The I-V characteristics of OECTs were measured with a Keithley 2602B 22 Source/Measurement Unit (SMU) using two channels. One channel powered the drain electrode and measured the source-drain current while the other channel powered the gate electrode. For the OSC-powered devices, only one channel was used as an ampere meter to measure the IDS. All tests were done with analytes in PBS electrolytes or deionized water electrolytes excepted the tear fluids, which were collected from humans under the stimulus by lachrymator.

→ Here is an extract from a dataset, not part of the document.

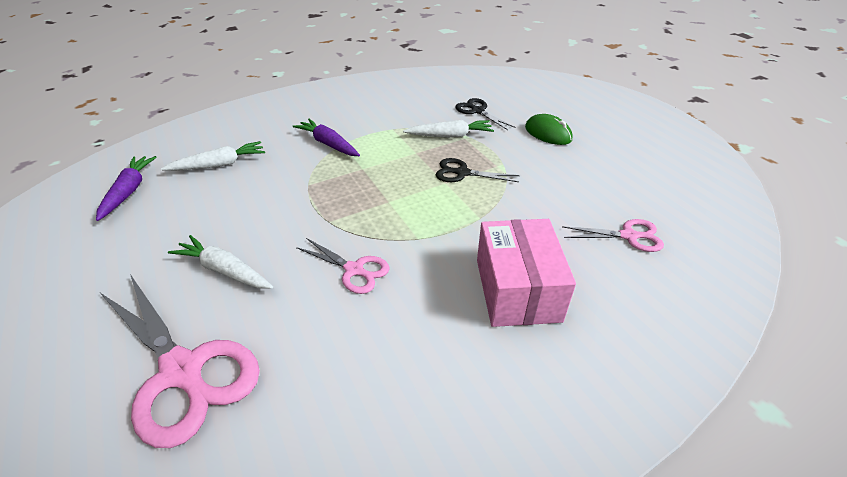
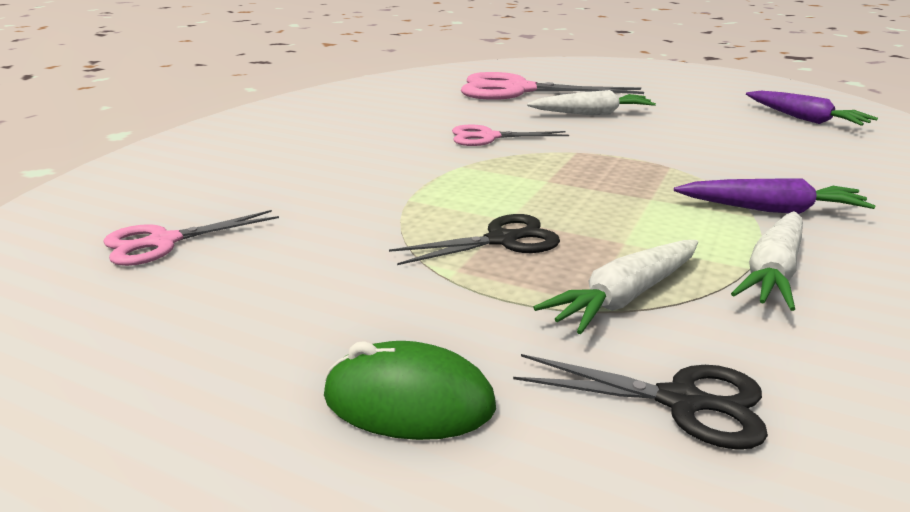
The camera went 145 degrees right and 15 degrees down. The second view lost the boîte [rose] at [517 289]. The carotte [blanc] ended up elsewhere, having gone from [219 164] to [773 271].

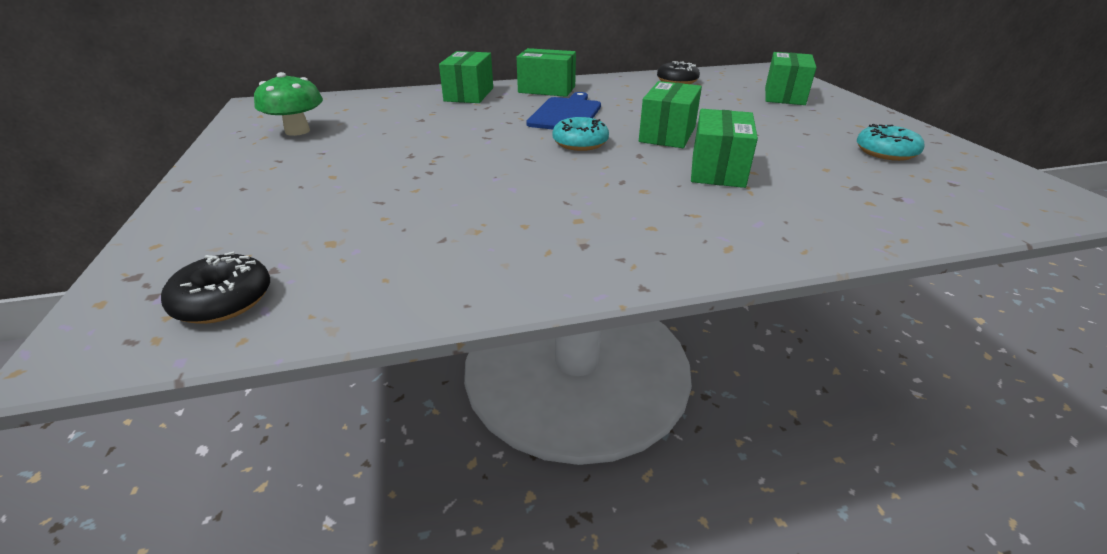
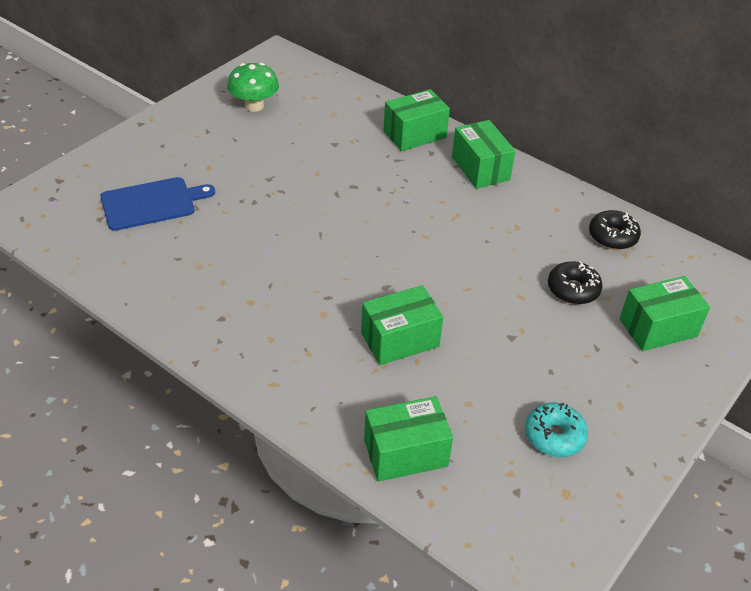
The camera went 50 degrees right and 10 degrees up. The second view lost the beignet [turquoise] at [580 143]. The beignet [noir] ended up elsewhere, having gone from [223 301] to [573 289]. The planche à découper [bleu] ended up elsewhere, having gone from [566 114] to [152 203]. The boîte [vert] ended up elsewhere, having gone from [667 134] to [405 453].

The response of the device to different calcium ions and glucose concentrations was normalized. The average response results and standard deviations were calculated from the last 20 s data of each measurements and the response at 0.1 mM was set as I0. The normalized current response (NCR) was determined by the following equation:

$$NCR = \left| {\frac{{I - I_0}}{{I_0}}} \right|$$
(1)

The RFID measurements was carried out by the open software RF430FRL 15xH Default Projects (Texas Instruments). The software was not further developed by our lab. The reading value was dependent on the voltage on the series resistor and each unit value on the RF reader was corresponding to about 0.011 V voltage on the series resistance. The resistor was connected to the channel by wires.